21 Octobre. Dix jours avant la fin du mois. Erwan tenait bon. Il verrait bien ce qui se produirait le 31 et si sa peur était justifiée ou non. Son cœur était partagé entre l'angoisse et la détermination. Il prendrait sa décision à la date fatidique, lorsqu'il saurait ce qu'il en est réellement.
Son portable bipa.
Erwan,
je suis seule aujourd'hui. Joseph est parti pour la journée. Si tu veux venir me voir avec T, j'en serais ravie.
Clara.
T avait dû lui donner son numéro de portable en cas de besoin...Il releva les yeux vers son petit ami qui le fixait, l'air inquiet.
-C'est Clara, dit-il en souriant. Elle est seule chez elle et elle propose que nous passions la voir.
Il vit le visage de T se détendre aussitôt.
-Oui, bien sûr. Nous pourrons prendre le tramway. Dis-lui que ce sera avec plaisir.
Erwan s'empressa de taper sa réponse.
Erwan : Bonjour Clara, nous acceptons avec plaisir votre proposition. Vers quelle heure faut-il que nous passions ?
Son téléphone bipa presque aussitôt.
Clara : Vers 14 h. Nous prendrons un thé. A tout à l'heure.
-Elle nous propose de passer chez elle vers quatorze heures, déclara Erwan.
Il avait préféré l'expression "chez elle" à "chez eux", ne sachant ni s'il devait les considérer comme un couple ni comment réagirait T à l'évocation de Doyen.
-Eh bien, c'est parfait, lui répondit son ami en souriant. Je suis heureux de la voir enfin sans lui.
-Je comprends.
Il était midi.
-Je suppose que tu manges avec moi ?lui demanda T.
-Je ne sais même pas pourquoi tu poses la question...

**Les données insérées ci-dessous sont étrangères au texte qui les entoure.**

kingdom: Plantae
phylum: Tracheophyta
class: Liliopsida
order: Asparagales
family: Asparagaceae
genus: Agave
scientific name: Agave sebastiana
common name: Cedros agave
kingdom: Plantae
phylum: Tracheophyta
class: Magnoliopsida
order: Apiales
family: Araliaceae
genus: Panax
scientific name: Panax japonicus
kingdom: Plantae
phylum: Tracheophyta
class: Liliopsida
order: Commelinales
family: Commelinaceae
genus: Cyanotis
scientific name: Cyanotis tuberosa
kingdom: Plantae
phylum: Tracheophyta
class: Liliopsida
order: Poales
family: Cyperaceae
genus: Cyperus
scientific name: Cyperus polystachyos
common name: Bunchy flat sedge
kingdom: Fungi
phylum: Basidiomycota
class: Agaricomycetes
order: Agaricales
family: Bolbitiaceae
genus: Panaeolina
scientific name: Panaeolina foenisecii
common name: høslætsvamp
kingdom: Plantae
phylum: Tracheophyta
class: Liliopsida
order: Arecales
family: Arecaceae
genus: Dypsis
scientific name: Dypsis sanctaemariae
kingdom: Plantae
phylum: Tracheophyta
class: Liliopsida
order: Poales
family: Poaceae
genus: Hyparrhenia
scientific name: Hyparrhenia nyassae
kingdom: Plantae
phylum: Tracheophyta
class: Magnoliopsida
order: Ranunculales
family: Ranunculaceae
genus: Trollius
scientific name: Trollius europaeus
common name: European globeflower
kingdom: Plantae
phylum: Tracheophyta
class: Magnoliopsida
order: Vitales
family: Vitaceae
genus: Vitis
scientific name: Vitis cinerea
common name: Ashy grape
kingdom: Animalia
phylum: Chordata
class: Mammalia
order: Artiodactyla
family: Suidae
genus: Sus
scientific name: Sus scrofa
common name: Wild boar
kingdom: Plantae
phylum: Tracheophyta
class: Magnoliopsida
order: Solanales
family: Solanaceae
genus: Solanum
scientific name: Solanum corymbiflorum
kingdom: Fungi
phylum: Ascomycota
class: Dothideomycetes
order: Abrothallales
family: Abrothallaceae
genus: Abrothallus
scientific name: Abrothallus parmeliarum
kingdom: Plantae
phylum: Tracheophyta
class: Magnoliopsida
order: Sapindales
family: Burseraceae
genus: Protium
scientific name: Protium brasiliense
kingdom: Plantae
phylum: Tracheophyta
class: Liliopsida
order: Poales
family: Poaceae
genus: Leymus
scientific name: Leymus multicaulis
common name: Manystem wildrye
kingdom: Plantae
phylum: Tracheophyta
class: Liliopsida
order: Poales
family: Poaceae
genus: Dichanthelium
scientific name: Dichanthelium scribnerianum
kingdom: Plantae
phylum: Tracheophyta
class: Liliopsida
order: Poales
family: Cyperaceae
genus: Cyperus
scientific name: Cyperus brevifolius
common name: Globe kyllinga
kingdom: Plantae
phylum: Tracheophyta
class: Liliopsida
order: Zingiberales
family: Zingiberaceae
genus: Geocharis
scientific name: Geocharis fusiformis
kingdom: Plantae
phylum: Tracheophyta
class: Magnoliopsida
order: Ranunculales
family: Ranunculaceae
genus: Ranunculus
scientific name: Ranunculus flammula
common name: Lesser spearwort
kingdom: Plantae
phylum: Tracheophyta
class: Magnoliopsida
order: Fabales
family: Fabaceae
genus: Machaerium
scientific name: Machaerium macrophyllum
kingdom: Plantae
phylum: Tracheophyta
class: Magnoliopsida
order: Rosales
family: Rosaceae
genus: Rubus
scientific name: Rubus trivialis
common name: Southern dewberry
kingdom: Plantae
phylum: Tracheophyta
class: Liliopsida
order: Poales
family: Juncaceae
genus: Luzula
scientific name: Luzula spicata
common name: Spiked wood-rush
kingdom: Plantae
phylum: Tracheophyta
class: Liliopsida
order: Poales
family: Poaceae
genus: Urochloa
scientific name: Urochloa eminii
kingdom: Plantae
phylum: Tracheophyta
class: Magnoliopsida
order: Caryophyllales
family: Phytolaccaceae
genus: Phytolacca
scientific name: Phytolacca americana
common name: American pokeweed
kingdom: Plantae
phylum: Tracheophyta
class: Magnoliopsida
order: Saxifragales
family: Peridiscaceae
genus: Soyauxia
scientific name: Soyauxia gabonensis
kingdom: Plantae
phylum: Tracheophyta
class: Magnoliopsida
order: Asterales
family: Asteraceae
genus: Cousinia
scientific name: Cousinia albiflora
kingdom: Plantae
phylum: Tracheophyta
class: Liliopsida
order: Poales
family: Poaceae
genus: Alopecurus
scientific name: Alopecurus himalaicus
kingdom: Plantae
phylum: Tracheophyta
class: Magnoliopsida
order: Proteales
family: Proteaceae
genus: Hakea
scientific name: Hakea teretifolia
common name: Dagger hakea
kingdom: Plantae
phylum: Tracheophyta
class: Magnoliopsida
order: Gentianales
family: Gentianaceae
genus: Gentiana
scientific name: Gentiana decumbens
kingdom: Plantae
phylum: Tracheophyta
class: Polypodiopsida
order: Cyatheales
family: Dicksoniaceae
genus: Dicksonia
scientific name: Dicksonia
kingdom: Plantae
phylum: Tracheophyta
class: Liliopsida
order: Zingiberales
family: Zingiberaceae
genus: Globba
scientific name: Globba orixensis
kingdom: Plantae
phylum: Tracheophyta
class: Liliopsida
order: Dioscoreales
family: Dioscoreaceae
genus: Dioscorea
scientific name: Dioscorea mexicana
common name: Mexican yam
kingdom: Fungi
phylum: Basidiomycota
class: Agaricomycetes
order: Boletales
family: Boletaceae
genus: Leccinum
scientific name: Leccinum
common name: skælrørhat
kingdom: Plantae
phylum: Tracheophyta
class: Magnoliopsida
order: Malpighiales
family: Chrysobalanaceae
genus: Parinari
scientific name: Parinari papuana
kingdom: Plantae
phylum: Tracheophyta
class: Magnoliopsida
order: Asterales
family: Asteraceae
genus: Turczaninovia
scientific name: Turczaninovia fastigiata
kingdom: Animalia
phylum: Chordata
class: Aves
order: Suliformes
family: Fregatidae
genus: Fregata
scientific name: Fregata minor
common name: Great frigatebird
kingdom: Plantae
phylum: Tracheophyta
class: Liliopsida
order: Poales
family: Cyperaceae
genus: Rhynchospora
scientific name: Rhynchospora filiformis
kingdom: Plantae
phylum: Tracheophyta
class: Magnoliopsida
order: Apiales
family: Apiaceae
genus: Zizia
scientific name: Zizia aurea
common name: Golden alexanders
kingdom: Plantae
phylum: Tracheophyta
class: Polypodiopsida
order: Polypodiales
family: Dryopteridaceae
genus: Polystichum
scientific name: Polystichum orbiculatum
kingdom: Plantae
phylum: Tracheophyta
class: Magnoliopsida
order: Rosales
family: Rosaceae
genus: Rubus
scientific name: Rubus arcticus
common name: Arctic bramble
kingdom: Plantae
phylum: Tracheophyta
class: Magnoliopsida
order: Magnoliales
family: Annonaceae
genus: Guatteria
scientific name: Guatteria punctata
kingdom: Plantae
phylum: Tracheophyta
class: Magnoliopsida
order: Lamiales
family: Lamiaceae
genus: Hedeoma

A treize heures trente, ils étaient dans le T1 - la ligne 1 du tramway - qu'ils prirent jusqu'à l'arrêt "République". Ils descendirent et montèrent dans le T2 qui les conduisit au terminus, à l'arrêt "Chenôve Centre".
Clara les accueillit chaleureusement. Elle parvenait à rester heureuse malgré ce qu'elle subissait. Erwan ne pouvait s'empêcher de l'admirer. Elle avait une force de vie qui l'impressionnait.
Comme promis, elle les invita à s'asseoir et leur servit un thé.
-Etes-vous toujours ensemble ?demanda-t-elle doucement.
-Oui, bien sûr, répondit Erwan.
Il la vit échanger un coup d'œil avec T. Et il eut soudain l'impression d'être de trop. Mal à l'aise, il sentait l'angoisse l'envahir à nouveau. Ce simple et rapide échange de regards en disait plus que n'importe quel mot. Ils savaient quelque chose que lui-même ignorait. Une fois de plus, il était mis à l'écart.
Clara savait.
Thibault savait.
Loris savait.
Tous les élèves de la faculté savaient - Ce n'est pas de la cécité, c'est de la soumission.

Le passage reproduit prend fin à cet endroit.